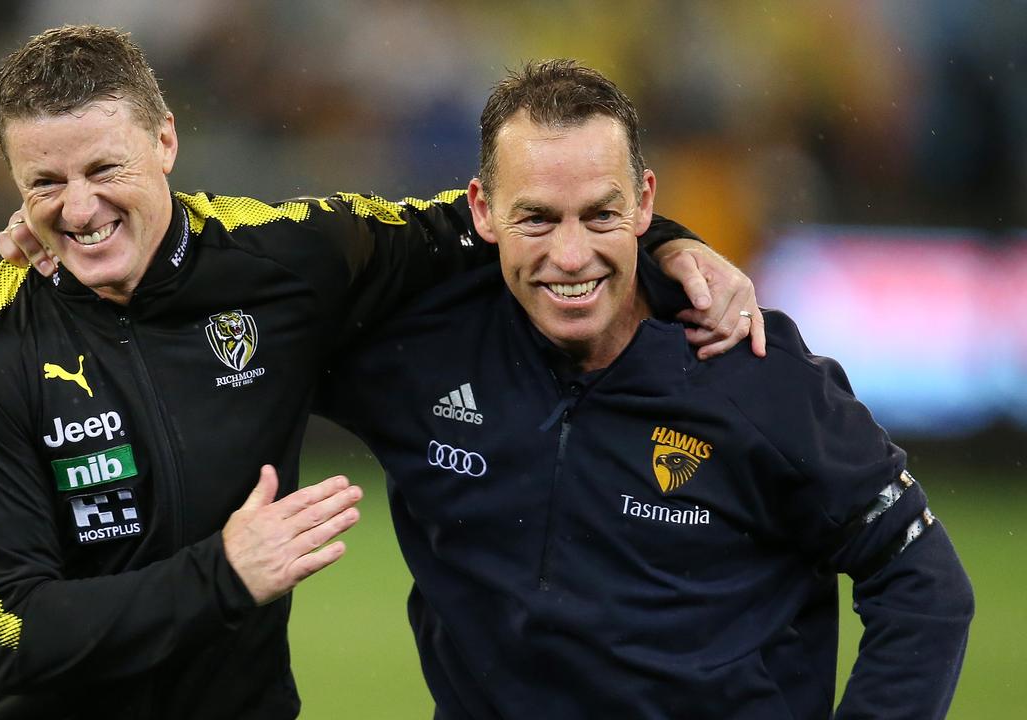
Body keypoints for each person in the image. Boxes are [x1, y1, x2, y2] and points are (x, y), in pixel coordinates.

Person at [0, 25, 758, 719]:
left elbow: (503, 217)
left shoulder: (287, 258)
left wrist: (665, 239)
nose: (78, 209)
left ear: (166, 141)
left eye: (104, 170)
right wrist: (223, 575)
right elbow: (1, 630)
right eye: (46, 182)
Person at [318, 60, 974, 719]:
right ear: (483, 210)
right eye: (538, 219)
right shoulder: (425, 352)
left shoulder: (753, 368)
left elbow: (921, 583)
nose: (571, 256)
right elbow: (248, 339)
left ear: (645, 202)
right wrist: (221, 572)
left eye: (601, 215)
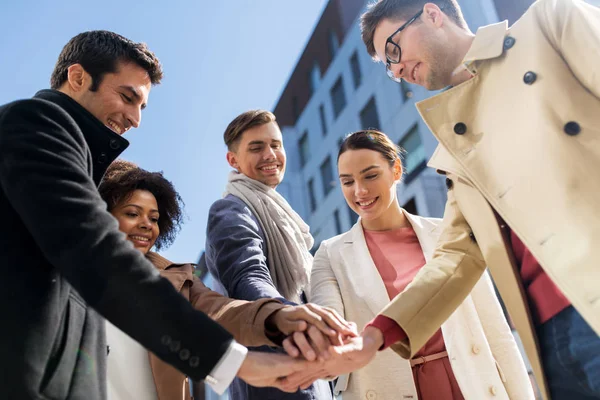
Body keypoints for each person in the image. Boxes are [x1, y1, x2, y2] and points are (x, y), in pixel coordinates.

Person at [283, 1, 600, 399]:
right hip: (551, 340)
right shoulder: (454, 147)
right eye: (387, 65)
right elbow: (455, 258)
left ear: (432, 14)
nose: (396, 70)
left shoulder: (552, 24)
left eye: (394, 50)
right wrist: (372, 339)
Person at [0, 31, 314, 400]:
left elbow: (218, 308)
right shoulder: (35, 122)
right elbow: (94, 251)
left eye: (142, 107)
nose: (135, 119)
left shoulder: (168, 274)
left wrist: (276, 318)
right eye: (127, 97)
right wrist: (236, 363)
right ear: (78, 77)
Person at [98, 160, 352, 399]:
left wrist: (278, 316)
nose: (146, 225)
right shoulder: (69, 270)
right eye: (133, 214)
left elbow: (222, 311)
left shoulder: (177, 282)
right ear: (100, 213)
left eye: (153, 218)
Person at [308, 130, 534, 400]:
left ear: (396, 170)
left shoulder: (448, 234)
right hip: (389, 389)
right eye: (348, 182)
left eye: (370, 175)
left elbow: (495, 331)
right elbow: (329, 327)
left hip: (472, 381)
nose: (360, 191)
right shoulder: (331, 255)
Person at [206, 110, 354, 400]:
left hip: (311, 378)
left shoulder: (283, 216)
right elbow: (246, 275)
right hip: (273, 384)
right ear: (233, 160)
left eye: (275, 144)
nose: (270, 154)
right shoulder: (231, 210)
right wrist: (287, 314)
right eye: (256, 147)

### Exercise prompt
Copy exactly the lines above, from the one containing "left eye: (275, 144)" through the very last line.

### Solution to this task
left eye: (275, 144)
nose: (270, 154)
right shoulder: (231, 210)
right wrist: (287, 314)
right eye: (256, 147)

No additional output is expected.